Take one of the biggest neural-network mysteries: These networks often take what seem to be computationally hairy problems, like the Go game, and somehow find solutions using far fewer calculations than expected.
It turns out that the math employed by neural networks is simplified thanks to a few special properties of the universe. The first is that the equations that govern many laws of physics, from quantum mechanics to gravity to special relativity, are essentially simple math problems, Tegmark said. The equations involve variables raised to a low power (for instance, 4 or less).  [The 11 Most Beautiful Equations]
What's more, objects in the universe are governed by locality, meaning they are limited by the speed of light. Practically speaking, that means neighboring objects in the universe are more likely to influence each other than things that are far from each other, Tegmark said.

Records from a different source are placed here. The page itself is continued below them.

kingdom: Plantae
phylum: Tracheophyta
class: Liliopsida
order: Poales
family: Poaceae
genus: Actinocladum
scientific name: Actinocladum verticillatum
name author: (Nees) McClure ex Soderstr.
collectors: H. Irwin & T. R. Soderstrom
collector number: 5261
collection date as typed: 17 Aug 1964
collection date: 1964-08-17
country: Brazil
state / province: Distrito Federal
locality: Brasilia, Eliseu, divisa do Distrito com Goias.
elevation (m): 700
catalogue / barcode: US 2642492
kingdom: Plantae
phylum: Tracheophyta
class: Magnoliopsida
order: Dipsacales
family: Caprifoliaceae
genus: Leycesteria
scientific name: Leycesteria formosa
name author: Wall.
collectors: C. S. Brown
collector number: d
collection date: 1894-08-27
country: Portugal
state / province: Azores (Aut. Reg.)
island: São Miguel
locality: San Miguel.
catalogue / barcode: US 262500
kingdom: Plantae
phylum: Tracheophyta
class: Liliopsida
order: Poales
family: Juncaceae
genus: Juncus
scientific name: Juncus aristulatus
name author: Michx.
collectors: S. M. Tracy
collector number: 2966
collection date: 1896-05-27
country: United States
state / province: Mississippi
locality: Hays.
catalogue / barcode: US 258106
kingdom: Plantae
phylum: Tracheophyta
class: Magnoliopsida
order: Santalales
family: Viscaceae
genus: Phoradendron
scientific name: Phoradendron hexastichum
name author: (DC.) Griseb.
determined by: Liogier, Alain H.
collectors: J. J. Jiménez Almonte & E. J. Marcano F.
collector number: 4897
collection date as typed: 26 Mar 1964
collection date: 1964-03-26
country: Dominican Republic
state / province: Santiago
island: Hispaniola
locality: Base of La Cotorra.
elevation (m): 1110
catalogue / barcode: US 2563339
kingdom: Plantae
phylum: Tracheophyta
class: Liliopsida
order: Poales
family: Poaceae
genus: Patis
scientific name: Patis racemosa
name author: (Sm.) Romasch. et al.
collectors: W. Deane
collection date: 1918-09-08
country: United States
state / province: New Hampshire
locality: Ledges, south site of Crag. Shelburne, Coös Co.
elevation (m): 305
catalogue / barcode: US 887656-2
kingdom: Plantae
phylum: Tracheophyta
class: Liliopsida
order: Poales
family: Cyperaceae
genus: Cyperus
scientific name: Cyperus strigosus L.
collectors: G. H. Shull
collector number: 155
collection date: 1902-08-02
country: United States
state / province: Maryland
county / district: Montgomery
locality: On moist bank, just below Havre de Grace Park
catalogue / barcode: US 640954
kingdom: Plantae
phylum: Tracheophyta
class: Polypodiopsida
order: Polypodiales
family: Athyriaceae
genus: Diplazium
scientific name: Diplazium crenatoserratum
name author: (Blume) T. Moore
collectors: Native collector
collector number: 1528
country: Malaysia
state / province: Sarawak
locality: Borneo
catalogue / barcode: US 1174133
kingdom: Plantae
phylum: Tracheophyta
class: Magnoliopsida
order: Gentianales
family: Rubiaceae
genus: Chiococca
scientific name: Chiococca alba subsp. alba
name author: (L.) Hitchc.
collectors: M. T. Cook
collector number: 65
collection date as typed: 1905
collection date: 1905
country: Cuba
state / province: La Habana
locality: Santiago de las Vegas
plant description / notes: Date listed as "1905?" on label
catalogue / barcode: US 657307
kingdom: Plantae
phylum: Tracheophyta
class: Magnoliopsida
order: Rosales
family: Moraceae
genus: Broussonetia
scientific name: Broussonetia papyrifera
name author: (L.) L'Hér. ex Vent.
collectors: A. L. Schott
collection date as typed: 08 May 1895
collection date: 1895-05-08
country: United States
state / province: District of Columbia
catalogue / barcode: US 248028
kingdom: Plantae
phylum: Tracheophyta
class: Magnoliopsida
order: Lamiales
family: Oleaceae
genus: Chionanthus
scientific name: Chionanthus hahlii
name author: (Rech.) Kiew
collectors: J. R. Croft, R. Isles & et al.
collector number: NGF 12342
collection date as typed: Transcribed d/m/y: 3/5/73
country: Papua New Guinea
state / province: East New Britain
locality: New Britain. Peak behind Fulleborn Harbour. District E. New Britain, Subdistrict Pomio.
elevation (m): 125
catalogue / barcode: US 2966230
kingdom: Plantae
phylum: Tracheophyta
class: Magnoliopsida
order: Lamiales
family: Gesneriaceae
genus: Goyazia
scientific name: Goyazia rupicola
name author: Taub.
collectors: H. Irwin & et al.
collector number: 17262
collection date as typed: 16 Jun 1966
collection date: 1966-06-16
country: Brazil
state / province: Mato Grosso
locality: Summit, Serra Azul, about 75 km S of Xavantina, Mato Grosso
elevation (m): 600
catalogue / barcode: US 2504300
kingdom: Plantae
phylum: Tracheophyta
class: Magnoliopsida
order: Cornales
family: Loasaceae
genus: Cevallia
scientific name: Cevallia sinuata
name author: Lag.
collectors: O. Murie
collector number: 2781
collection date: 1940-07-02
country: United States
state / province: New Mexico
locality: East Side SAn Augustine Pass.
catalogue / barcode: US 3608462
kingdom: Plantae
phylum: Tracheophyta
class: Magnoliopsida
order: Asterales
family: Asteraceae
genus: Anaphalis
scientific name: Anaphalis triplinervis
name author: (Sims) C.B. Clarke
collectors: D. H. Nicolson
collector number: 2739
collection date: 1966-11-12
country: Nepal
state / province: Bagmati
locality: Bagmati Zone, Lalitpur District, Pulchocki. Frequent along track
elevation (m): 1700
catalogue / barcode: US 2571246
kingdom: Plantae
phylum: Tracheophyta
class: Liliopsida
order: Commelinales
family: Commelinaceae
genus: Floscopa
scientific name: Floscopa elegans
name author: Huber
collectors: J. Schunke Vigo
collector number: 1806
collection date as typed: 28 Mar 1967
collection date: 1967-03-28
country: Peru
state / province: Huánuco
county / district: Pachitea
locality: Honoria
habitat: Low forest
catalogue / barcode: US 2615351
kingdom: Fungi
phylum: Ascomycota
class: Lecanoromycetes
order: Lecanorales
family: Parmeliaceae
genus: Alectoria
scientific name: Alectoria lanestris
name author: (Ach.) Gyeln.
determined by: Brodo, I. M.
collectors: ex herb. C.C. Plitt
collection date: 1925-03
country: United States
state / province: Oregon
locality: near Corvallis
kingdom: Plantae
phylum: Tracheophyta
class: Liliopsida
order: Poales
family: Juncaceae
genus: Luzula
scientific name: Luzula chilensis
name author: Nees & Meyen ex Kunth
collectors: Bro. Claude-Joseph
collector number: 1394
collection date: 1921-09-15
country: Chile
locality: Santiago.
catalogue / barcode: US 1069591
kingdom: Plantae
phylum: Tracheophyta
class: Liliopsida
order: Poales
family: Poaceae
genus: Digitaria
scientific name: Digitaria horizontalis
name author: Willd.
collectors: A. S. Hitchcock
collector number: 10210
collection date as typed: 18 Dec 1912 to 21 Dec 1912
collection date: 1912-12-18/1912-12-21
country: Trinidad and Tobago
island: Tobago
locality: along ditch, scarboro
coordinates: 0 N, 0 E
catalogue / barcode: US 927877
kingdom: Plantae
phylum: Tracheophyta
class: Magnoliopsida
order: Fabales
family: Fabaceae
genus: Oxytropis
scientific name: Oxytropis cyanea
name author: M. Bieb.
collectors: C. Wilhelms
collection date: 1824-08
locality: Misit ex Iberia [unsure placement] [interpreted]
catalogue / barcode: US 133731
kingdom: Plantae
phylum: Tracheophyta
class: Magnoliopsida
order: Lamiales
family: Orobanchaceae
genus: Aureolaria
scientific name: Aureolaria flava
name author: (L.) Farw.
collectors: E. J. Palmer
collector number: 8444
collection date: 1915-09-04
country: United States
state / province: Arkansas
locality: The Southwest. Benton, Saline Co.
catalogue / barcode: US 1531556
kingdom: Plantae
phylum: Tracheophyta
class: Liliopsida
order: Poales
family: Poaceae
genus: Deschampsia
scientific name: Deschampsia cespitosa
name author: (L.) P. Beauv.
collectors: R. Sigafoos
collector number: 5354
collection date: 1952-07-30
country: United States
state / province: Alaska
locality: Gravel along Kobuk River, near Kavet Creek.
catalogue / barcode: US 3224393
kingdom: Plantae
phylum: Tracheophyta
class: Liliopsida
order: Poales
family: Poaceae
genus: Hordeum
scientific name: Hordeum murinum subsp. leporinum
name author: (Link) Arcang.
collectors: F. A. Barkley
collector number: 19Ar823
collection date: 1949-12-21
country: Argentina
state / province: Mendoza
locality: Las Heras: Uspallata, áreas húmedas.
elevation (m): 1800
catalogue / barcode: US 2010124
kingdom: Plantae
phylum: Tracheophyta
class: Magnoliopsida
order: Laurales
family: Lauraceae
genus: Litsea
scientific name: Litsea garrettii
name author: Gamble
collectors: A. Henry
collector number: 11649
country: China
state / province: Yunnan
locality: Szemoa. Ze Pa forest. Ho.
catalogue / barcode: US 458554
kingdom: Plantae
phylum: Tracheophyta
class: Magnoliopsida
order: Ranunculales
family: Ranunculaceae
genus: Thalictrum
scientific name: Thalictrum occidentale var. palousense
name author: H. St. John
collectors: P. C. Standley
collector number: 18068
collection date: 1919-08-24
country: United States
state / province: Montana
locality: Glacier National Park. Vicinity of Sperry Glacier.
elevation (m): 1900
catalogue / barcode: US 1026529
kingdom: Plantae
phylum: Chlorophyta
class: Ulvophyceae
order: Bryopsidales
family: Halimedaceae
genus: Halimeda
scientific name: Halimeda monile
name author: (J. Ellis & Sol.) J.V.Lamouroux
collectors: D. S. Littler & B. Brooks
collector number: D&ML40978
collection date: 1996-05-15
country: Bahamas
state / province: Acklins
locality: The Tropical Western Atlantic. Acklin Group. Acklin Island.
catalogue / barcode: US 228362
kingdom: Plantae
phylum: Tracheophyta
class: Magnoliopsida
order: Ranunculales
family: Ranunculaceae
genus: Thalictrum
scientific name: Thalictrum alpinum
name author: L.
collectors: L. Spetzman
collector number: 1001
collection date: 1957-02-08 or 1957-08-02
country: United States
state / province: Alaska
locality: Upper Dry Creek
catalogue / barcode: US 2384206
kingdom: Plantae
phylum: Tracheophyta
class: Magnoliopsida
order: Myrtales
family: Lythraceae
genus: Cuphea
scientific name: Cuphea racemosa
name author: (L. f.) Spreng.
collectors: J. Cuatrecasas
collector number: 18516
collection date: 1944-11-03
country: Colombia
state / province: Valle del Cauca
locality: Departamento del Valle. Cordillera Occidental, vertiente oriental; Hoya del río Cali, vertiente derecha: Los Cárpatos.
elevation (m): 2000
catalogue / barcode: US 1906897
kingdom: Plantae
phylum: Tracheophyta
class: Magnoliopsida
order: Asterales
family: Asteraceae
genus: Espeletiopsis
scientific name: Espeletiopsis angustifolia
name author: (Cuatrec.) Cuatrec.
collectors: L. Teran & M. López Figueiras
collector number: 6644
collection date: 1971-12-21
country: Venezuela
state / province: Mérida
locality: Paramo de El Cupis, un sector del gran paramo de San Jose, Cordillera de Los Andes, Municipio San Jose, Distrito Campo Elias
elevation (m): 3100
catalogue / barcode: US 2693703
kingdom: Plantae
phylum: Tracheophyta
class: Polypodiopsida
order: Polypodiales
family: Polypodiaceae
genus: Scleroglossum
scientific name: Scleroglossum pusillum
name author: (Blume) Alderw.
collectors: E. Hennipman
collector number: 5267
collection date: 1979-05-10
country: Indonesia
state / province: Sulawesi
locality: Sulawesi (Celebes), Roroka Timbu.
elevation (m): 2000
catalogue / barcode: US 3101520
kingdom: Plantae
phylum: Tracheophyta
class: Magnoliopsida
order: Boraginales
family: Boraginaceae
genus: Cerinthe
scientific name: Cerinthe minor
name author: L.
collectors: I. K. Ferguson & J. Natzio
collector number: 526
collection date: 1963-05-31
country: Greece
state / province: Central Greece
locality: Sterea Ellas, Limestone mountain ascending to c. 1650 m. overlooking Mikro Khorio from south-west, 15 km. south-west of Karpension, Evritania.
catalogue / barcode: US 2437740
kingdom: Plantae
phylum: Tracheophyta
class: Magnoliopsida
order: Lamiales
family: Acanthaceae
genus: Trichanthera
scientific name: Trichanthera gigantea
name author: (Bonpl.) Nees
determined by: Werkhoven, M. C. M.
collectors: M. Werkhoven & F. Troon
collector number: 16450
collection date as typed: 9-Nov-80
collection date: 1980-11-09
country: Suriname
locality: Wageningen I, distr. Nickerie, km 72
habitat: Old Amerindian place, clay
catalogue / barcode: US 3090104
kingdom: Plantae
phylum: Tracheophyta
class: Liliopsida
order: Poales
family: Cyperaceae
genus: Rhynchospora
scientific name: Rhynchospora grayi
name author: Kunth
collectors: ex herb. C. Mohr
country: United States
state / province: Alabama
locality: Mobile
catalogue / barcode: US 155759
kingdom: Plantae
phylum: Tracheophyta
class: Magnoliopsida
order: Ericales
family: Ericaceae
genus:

Many things in the universe also obey what's called a normal or Gaussian distribution. This is the classic "bell curve" that governs everything from traits such as human height to the speed of gas molecules zooming around in the atmosphere.
Finally, symmetry is woven into the fabric of physics. Think of the veiny pattern on a leaf, or the two arms, eyes and ears of the average human. At the galactic scale, if one travels a light-year to the left or right, or waits a year, the laws of physics are the same, Tegmark said.
All of these special traits of the universe mean that the problems facing neural networks are actually special math problems that can be radically simplified.
"If you look at the class of data sets that we actually come across in nature, they're way simpler than the sort of worst-case scenario you might imagine," Tegmark said.
There are also problems that would be much tougher for neural networks to crack, including encryption schemes that secure information on the web; such schemes just look like random noise.
"If you feed that into a neural network, it's going to fail just as badly as I am; it's not going to find any patterns," Tegmark said.
While the subatomic laws of nature are simple, the equations describing a bumblebee flight are incredibly complicated, while those governing gas molecules remain simple, Lin added. It's not yet clear whether deep learning will perform just as well describing those complicated bumblebee flights as it will describing gas molecules, he said.
"The point is that some 'emergent' laws of physics, like those governing an ideal gas, remain quite simple, whereas some become quite complicated. So there is a lot of additional work that needs to be done if one is going to answer in detail why deep learning works so well." Lin said. "I think the paper raises a lot more questions than it answers!"